Some are full-blown tourist operations; others draw only locals looking for a picnic and a swim. "Each year the number of visitors goes up," says Mr. Meacham.
Locals once used the town's cenote as a water source, but over time trash began to accumlate in it.
No one considered swimming there – except the young boys who would play anywhere.
Tourists and local residents certainly had very little interest in the town's cenote, even though they have whizzed by the tiny town for years on the way to see the ancient Mayan pyramids at Chichén Itzá.
Tourists are now stopping by
One visitor was Belisa Barbachano, who runs the landmark hotel Hacienda Chichen at the nearby ruins and has driven past Yokdzonot for 14 years.

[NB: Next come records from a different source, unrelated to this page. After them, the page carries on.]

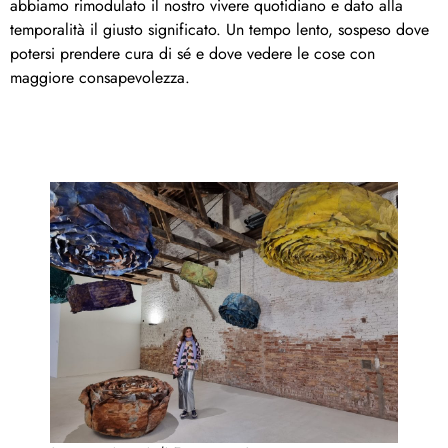
abbiamo rimodulato il nostro vivere quotidiano e dato alla
temporalità il giusto significato. Un tempo lento, sospeso dove
potersi prendere cura di sé e dove vedere le cose con
maggiore consapevolezza.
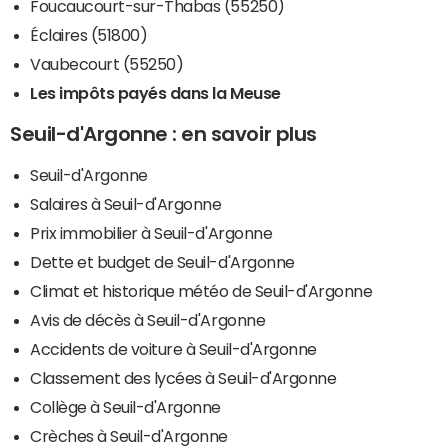
Foucaucourt-sur-Thabas (55250)
Éclaires (51800)
Vaubecourt (55250)
Les impôts payés dans la Meuse
Seuil-d'Argonne : en savoir plus
Seuil-d'Argonne
Salaires à Seuil-d'Argonne
Prix immobilier à Seuil-d'Argonne
Dette et budget de Seuil-d'Argonne
Climat et historique météo de Seuil-d'Argonne
Avis de décès à Seuil-d'Argonne
Accidents de voiture à Seuil-d'Argonne
Classement des lycées à Seuil-d'Argonne
Collège à Seuil-d'Argonne
Crèches à Seuil-d'Argonne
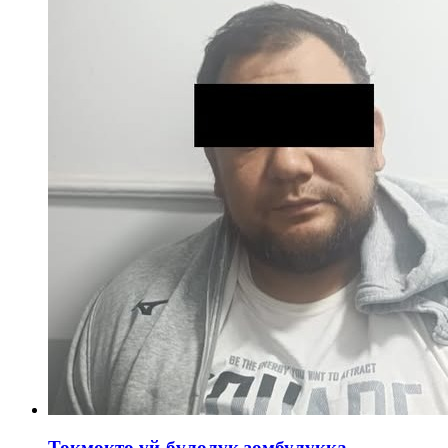
Токмокто үй-бүлөлүк зомбулукка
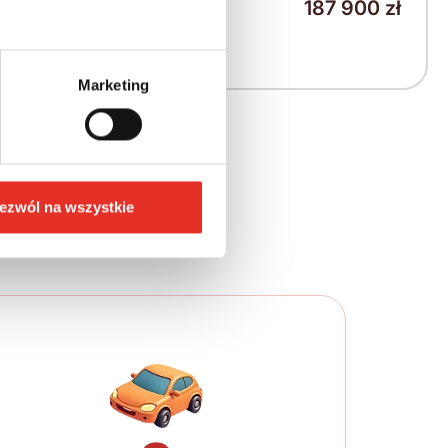
187 900 zł
2 386 zł
2 935 zł brutto / msc.
Marketing
ych krokach
ezwól na wszystkie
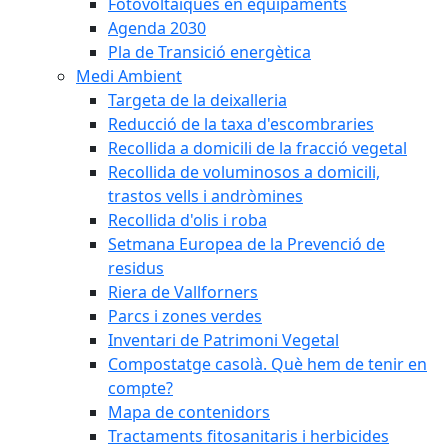
Fotovoltaiques en equipaments
Agenda 2030
Pla de Transició energètica
Medi Ambient
Targeta de la deixalleria
Reducció de la taxa d'escombraries
Recollida a domicili de la fracció vegetal
Recollida de voluminosos a domicili,
trastos vells i andròmines
Recollida d'olis i roba
Setmana Europea de la Prevenció de
residus
Riera de Vallforners
Parcs i zones verdes
Inventari de Patrimoni Vegetal
Compostatge casolà. Què hem de tenir en
compte?
Mapa de contenidors
Tractaments fitosanitaris i herbicides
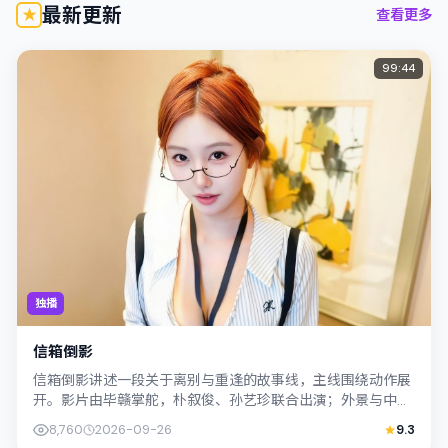
最新更新
查看更多
99:44
独播
信箱倒影
信箱倒影讲述一段关于离别与重逢的故事线，主线围绕动作展
开。影片由毕赣掌舵，朴叙俊、孙艺珍联合出演；外景与中国
大陆的城市纹理紧密结合，摄影与配乐互...
8,760
2026-09-26
9.3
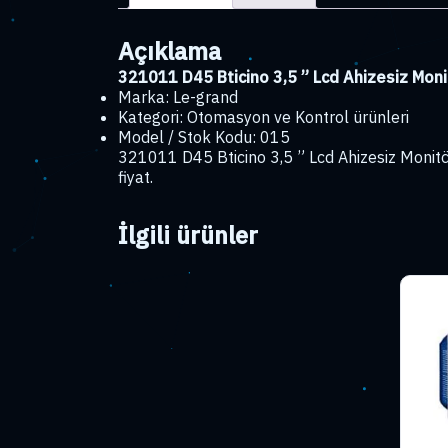
Açıklama
321011 D45 Bticino 3,5 ” Lcd Ahizesiz Mon
Marka: Le-grand
Kategori: Otomasyon ve Kontrol ürünleri
Model / Stok Kodu: 015
321011 D45 Bticino 3,5 ” Lcd Ahizesiz Monit
fiyat.
İlgili ürünler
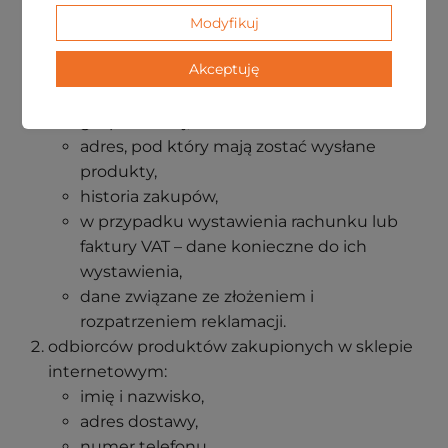
numer telefonu,
Modyfikuj
adres email,
Akceptuję
adres zamieszkania,
adres prowadzenia działalności
gospodarczej,
adres, pod który mają zostać wysłane
produkty,
historia zakupów,
w przypadku wystawienia rachunku lub
faktury VAT – dane konieczne do ich
wystawienia,
dane związane ze złożeniem i
rozpatrzeniem reklamacji.
odbiorców produktów zakupionych w sklepie
internetowym:
imię i nazwisko,
adres dostawy,
numer telefonu.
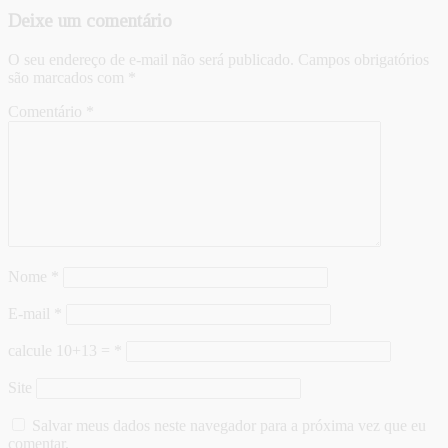
Deixe um comentário
O seu endereço de e-mail não será publicado.
Campos obrigatórios
são marcados com
*
Comentário
*
Nome
*
E-mail
*
calcule 10+13 =
*
Site
Salvar meus dados neste navegador para a próxima vez que eu
comentar.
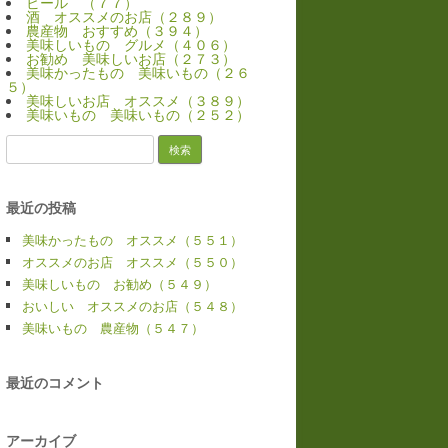
ビール （７７）
酒 オススメのお店（２８９）
農産物 おすすめ（３９４）
美味しいもの グルメ（４０６）
お勧め 美味しいお店（２７３）
美味かったもの 美味いもの（２６
５）
美味しいお店 オススメ（３８９）
美味いもの 美味いもの（２５２）
検
索:
最近の投稿
美味かったもの オススメ（５５１）
オススメのお店 オススメ（５５０）
美味しいもの お勧め（５４９）
おいしい オススメのお店（５４８）
美味いもの 農産物（５４７）
最近のコメント
アーカイブ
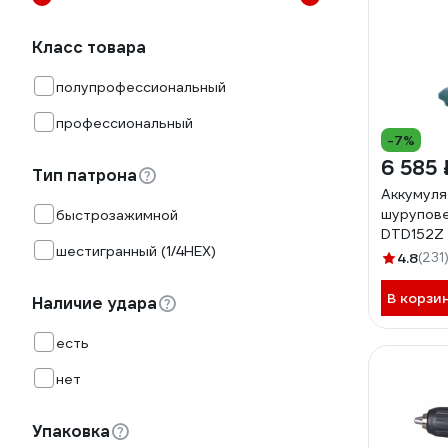
Класс товара
полупрофессиональный
профессиональный
-7%
6 585 
Тип патрона
Аккумул
шурупове
быстрозажимной
DTD152Z
шестигранный (1/4HEX)
4.8
(231
В корзи
Наличие удара
есть
нет
Упаковка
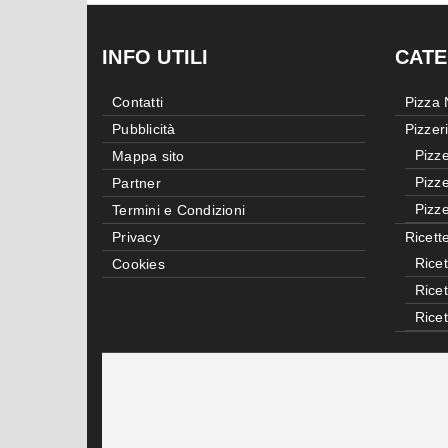
INFO UTILI
CATE
Contatti
Pizza
Pubblicità
Pizzer
Pizze
Mappa sito
Pizze
Partner
Pizze
Termini e Condizioni
Privacy
Ricett
Ricet
Cookies
Rice
Rice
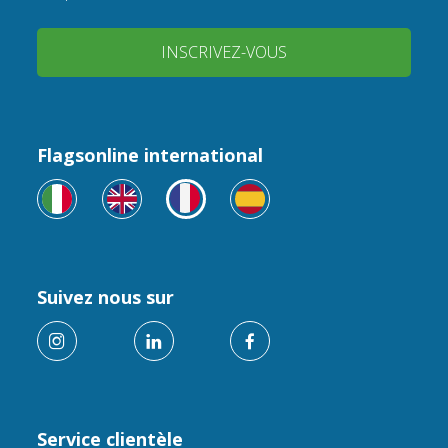
INSCRIVEZ-VOUS
Flagsonline international
Suivez nous sur
Service clientèle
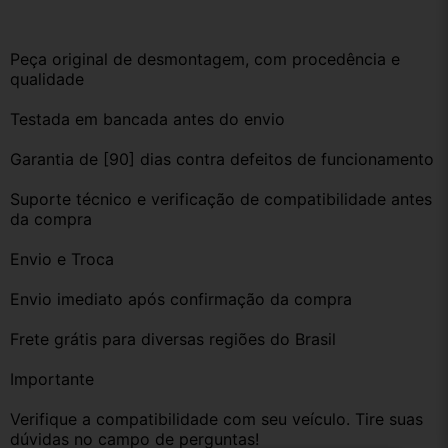
Peça original de desmontagem, com procedência e 
qualidade
Testada em bancada antes do envio
Garantia de [90] dias contra defeitos de funcionamento
Suporte técnico e verificação de compatibilidade antes 
da compra
Envio e Troca
Envio imediato após confirmação da compra
Frete grátis para diversas regiões do Brasil
Importante
Verifique a compatibilidade com seu veículo. Tire suas 
dúvidas no campo de perguntas!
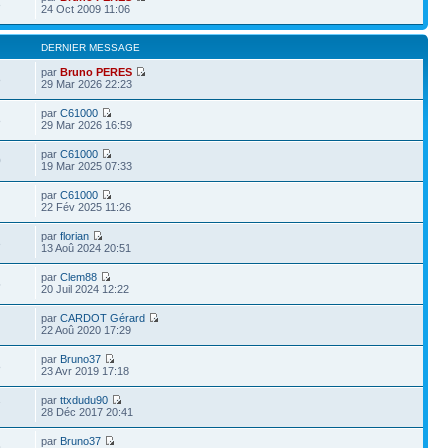
3
24 Oct 2009 11:06
DERNIER MESSAGE
par
Bruno PERES
8
29 Mar 2026 22:23
par
C61000
8
29 Mar 2026 16:59
par
C61000
0
19 Mar 2025 07:33
par
C61000
22 Fév 2025 11:26
par
florian
3
13 Aoû 2024 20:51
par
Clem88
5
20 Juil 2024 12:22
par
CARDOT Gérard
22 Aoû 2020 17:29
par
Bruno37
8
23 Avr 2019 17:18
par
ttxdudu90
7
28 Déc 2017 20:41
par
Bruno37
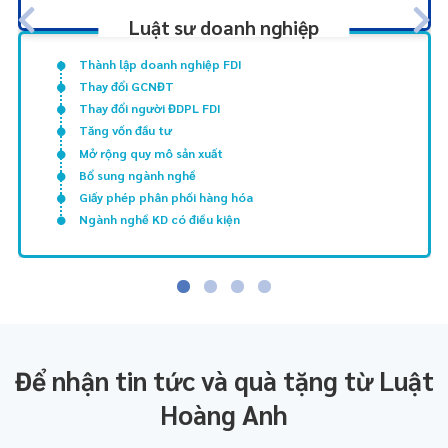
Luật sư doanh nghiệp
Thành lập doanh nghiệp FDI
Thay đổi GCNĐT
Thay đổi người ĐDPL FDI
Tăng vốn đầu tư
Mở rộng quy mô sản xuất
Bổ sung ngành nghề
Giấy phép phân phối hàng hóa
Ngành nghề KD có điều kiện
Để nhận tin tức và quà tặng từ Luật
Hoàng Anh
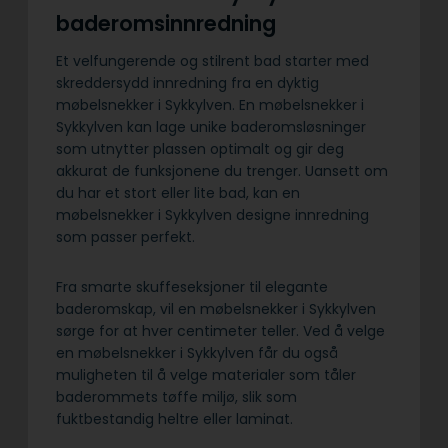
baderomsinnredning
Et velfungerende og stilrent bad starter med
skreddersydd innredning fra en dyktig
møbelsnekker i Sykkylven. En møbelsnekker i
Sykkylven kan lage unike baderomsløsninger
som utnytter plassen optimalt og gir deg
akkurat de funksjonene du trenger. Uansett om
du har et stort eller lite bad, kan en
møbelsnekker i Sykkylven designe innredning
som passer perfekt.
Fra smarte skuffeseksjoner til elegante
baderomskap, vil en møbelsnekker i Sykkylven
sørge for at hver centimeter teller. Ved å velge
en møbelsnekker i Sykkylven får du også
muligheten til å velge materialer som tåler
baderommets tøffe miljø, slik som
fuktbestandig heltre eller laminat.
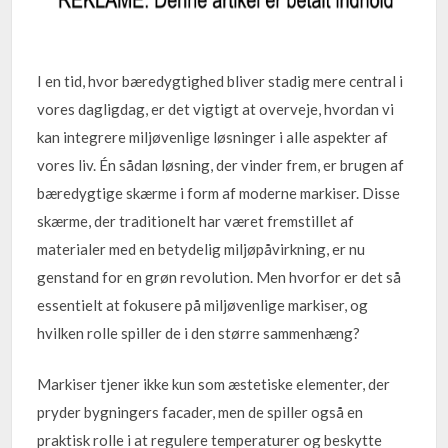
I en tid, hvor bæredygtighed bliver stadig mere central i
vores dagligdag, er det vigtigt at overveje, hvordan vi
kan integrere miljøvenlige løsninger i alle aspekter af
vores liv. Én sådan løsning, der vinder frem, er brugen af
bæredygtige skærme i form af moderne markiser. Disse
skærme, der traditionelt har været fremstillet af
materialer med en betydelig miljøpåvirkning, er nu
genstand for en grøn revolution. Men hvorfor er det så
essentielt at fokusere på miljøvenlige markiser, og
hvilken rolle spiller de i den større sammenhæng?
Markiser tjener ikke kun som æstetiske elementer, der
pryder bygningers facader, men de spiller også en
praktisk rolle i at regulere temperaturer og beskytte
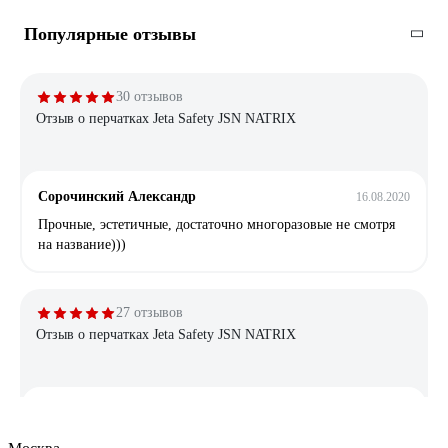
Популярные отзывы
30 отзывов
Отзыв о перчатках Jeta Safety JSN NATRIX
Сорочинский Александр
16.08.2020
Прочные, эстетичные, достаточно многоразовые не смотря
на название)))
27 отзывов
Отзыв о перчатках Jeta Safety JSN NATRIX
Алексей
11.05.2020
Мне очень понравились . В сервисе 1 папа выдержала 3 дня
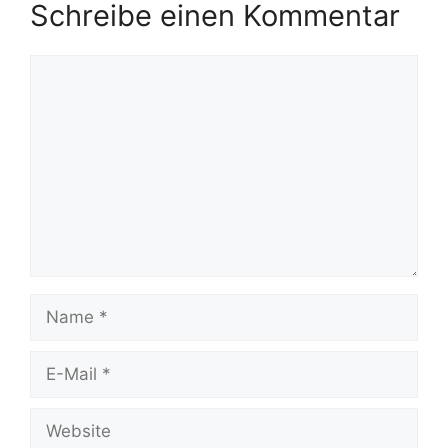
Schreibe einen Kommentar
Kommentar
Name
E-
Mail
Website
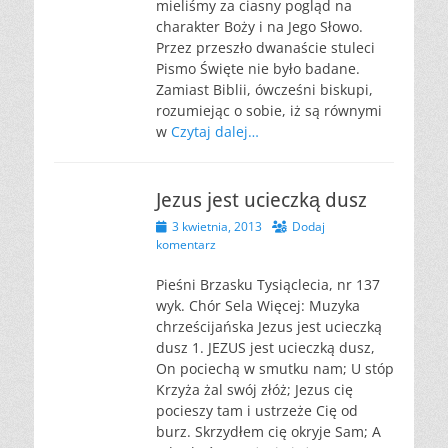
mieliśmy za ciasny pogląd na
charakter Boży i na Jego Słowo.
Przez przeszło dwanaście stuleci
Pismo Święte nie było badane.
Zamiast Biblii, ówcześni biskupi,
rozumiejąc o sobie, iż są równymi
w
Czytaj dalej…
Jezus jest ucieczką dusz
Opublikowano
3 kwietnia, 2013
Dodaj
komentarz
Pieśni Brzasku Tysiąclecia, nr 137
wyk. Chór Sela Więcej: Muzyka
chrześcijańska Jezus jest ucieczką
dusz 1. JEZUS jest ucieczką dusz,
On pociechą w smutku nam; U stóp
Krzyża żal swój złóż; Jezus cię
pocieszy tam i ustrzeże Cię od
burz. Skrzydłem cię okryje Sam; A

But taking a shortcut one day last year, she passed the town, and a group of women working into the night.
She immediately assumed some high-end tourist operator had moved in, she says. But when she stopped to talk she says she realized it was a grass-roots effort by the community to boost tourism and generate revenue.
"There were these little women," Ms. Barbachano says, whose staff now helps them plan their menus and follow a budget. "I was so impressed with them. They had put down each stone. Everyone thought they were crazy. They told [us]: 'Now that we have it, everyone wants it.' "
Today homemade signs on the highway invite visitors to take a swim. The cenote is still a work in progress. The group takes shifts managing the new tourist attraction: cleaning, handling the $2 entrance fees, or cooking in a small palm-covered restaurant that they built adjacent to the cenote. For now, the group invests most of the money they earn into maintaining the small park and cenote.
It's been hard, says Mendez, who used to sew in her spare time for extra cash. While they were building the pool, some men complained that the women were gone all day and night. Some men helped, but others have not accepted that they must sometimes help out.
That, she says, has not stopped their efforts.
"As a woman, all you want to do is help your family," Mendez says. "That is why we did this."